14. Do you express yourself creatively in any other ways?
I like to draw and play piano. Sadly, a bit less and less over the years but it certainly an outlet that can be meditative and fun.
15. What would you like to do, in filmmaking, that you haven’t yet done?
A ‘period’ film.
16. Do you like attending screenings of your own work?
When the film is finished, I do like attending screenings of my work. I observe reactions to my material and compare it to my expectations; usually I am surprised by people’s reactions.
When it comes to screening a work-in-progress, that is a lot more difficult. People are naturally more adversarial and not everyone can provide constructive criticism. Additionally, it is hard to accept criticism – period; I’m still learning this.

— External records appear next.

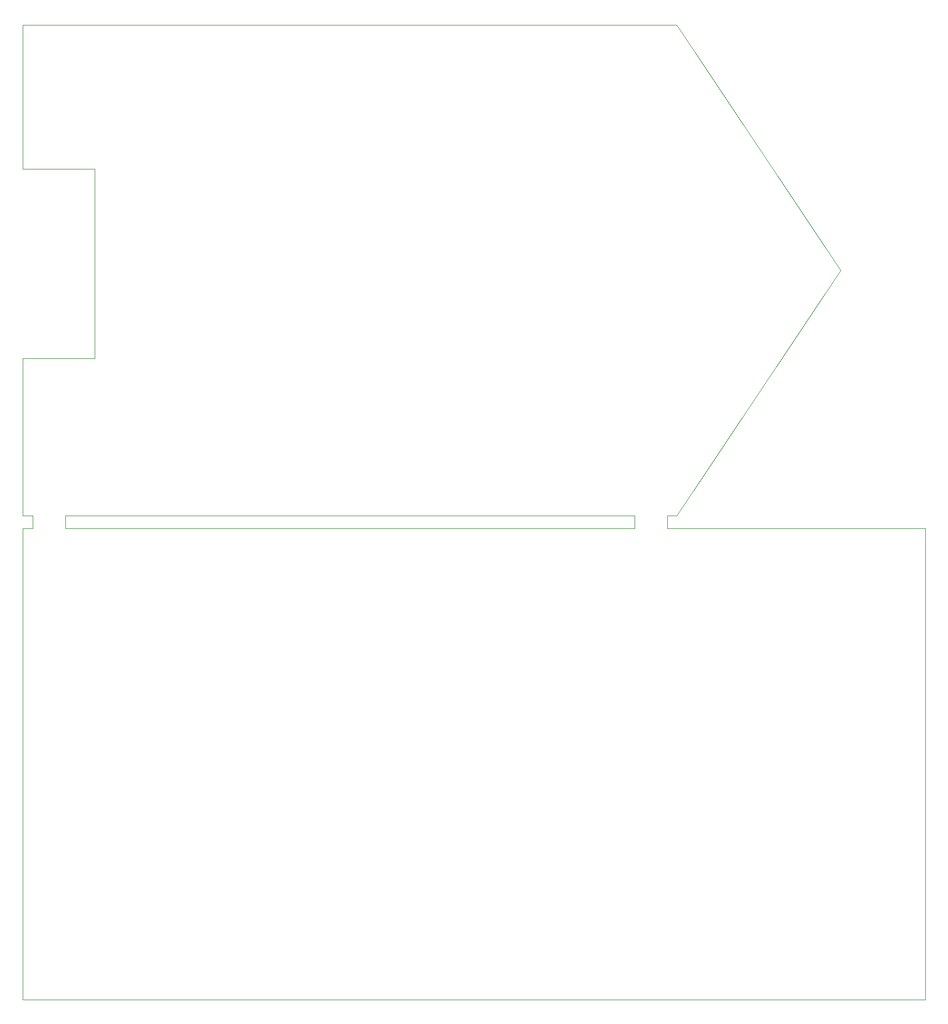
<source format=gbr>
G04 #@! TF.GenerationSoftware,KiCad,Pcbnew,(6.0.7)*
G04 #@! TF.CreationDate,2022-08-30T21:45:04-07:00*
G04 #@! TF.ProjectId,CombinedPanel,436f6d62-696e-4656-9450-616e656c2e6b,rev?*
G04 #@! TF.SameCoordinates,Original*
G04 #@! TF.FileFunction,Profile,NP*
%FSLAX46Y46*%
G04 Gerber Fmt 4.6, Leading zero omitted, Abs format (unit mm)*
G04 Created by KiCad (PCBNEW (6.0.7)) date 2022-08-30 21:45:04*
%MOMM*%
%LPD*%
G01*
G04 APERTURE LIST*
G04 #@! TA.AperFunction,Profile*
%ADD10C,0.100000*%
G04 #@! TD*
G04 #@! TA.AperFunction,Profile*
%ADD11C,0.050000*%
G04 #@! TD*
G04 #@! TA.AperFunction,Profile*
%ADD12C,0.120000*%
G04 #@! TD*
G04 APERTURE END LIST*
D10*
X69000000Y16000000D02*
X69000000Y-13000000D01*
X58000000Y16000000D02*
X58000000Y38000000D01*
X58000000Y16000000D02*
X69000000Y16000000D01*
X69000000Y-13000000D02*
X58000000Y-13000000D01*
X58000000Y38000000D02*
X158000000Y38000000D01*
X58000000Y-13000000D02*
X58000000Y-37000000D01*
X59000000Y-37000000D02*
X58000000Y-37000000D01*
X183000000Y500000D02*
X158000000Y-37000000D01*
X158000000Y-37000000D02*
X157000000Y-37000000D01*
X158000000Y38000000D02*
X183000000Y500000D01*
X151000000Y-37000000D02*
X65000000Y-37000000D01*
X65000000Y-39000000D02*
X151000000Y-39000000D01*
X58000000Y-39000000D02*
X59000000Y-39000000D01*
D11*
X196000000Y-111000000D02*
X58000000Y-111000000D01*
X58000000Y-111000000D02*
X58000000Y-39000000D01*
X196000000Y-39000000D02*
X196000000Y-111000000D01*
X157000000Y-39000000D02*
X196000000Y-39000000D01*
D12*
X156500000Y-39000000D02*
X157000000Y-39000000D01*
X151000000Y-39000000D02*
X151500000Y-39000000D01*
X156500000Y-37000000D02*
X157000000Y-37000000D01*
X151000000Y-37000000D02*
X151500000Y-37000000D01*
X151500000Y-39000000D02*
X151500000Y-37000000D01*
X156500000Y-37000000D02*
X156500000Y-39000000D01*
X64500000Y-39000000D02*
X65000000Y-39000000D01*
X59000000Y-39000000D02*
X59500000Y-39000000D01*
X64500000Y-37000000D02*
X65000000Y-37000000D01*
X59000000Y-37000000D02*
X59500000Y-37000000D01*
X59500000Y-39000000D02*
X59500000Y-37000000D01*
X64500000Y-37000000D02*
X64500000Y-39000000D01*
M02*

</source>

17. What kind of routines do you tend to have writing or filmmaking? How does a typical day (for you) begin?
I review my notes before arriving on set. That includes script, mood board, storyboard, etc. I like to refresh my mind with my planned goal; have it as a foundation to orient yourself – because things change and will change.
As for other routines – it is hard to say – I could spend hours responding to this point.
18. What was the last great film you saw? What was the last great book you read?
This is a very hard question. There are many great films but here are two that comes to mind.
I was a big fan of Michael Kohlaas (2013) by Arnaud des Pallières.
And more recently, Burning (2018) by Lee Chang-dong.
As for book, The Killer of Little Shepherds by Douglas Starr is absolutely amazing.
19. What are you currently working on?
I am very fortunate to say – I am currently working on the feature adaptation of my short film Milk.
I am also finalizing another short film I shot earlier this year and hope to release at the beginning of next year.
20. Congrats on James Wan producing the full-length film of Milk, have you met with James Wan yet? If so, how was the experience?
The whole experience has been thrilling and on-going. It's all extremely encouraging as an emerging filmmaker, it is hard to describe.
21. What are your thoughts on Ben Collins and Luke Piotrowski writing the screenplay of Milk?
I could not have asked for a better or more talented writing team. I am really excited to be working with them. I am also a big fan of their film "Super Dark Times" directed by Kevin Phillips.
22. Last question, what is your favorite dessert and why?
Alfajores! Because they are dulce de leche filled greatness! Also, my go-to when visiting family in Argentina.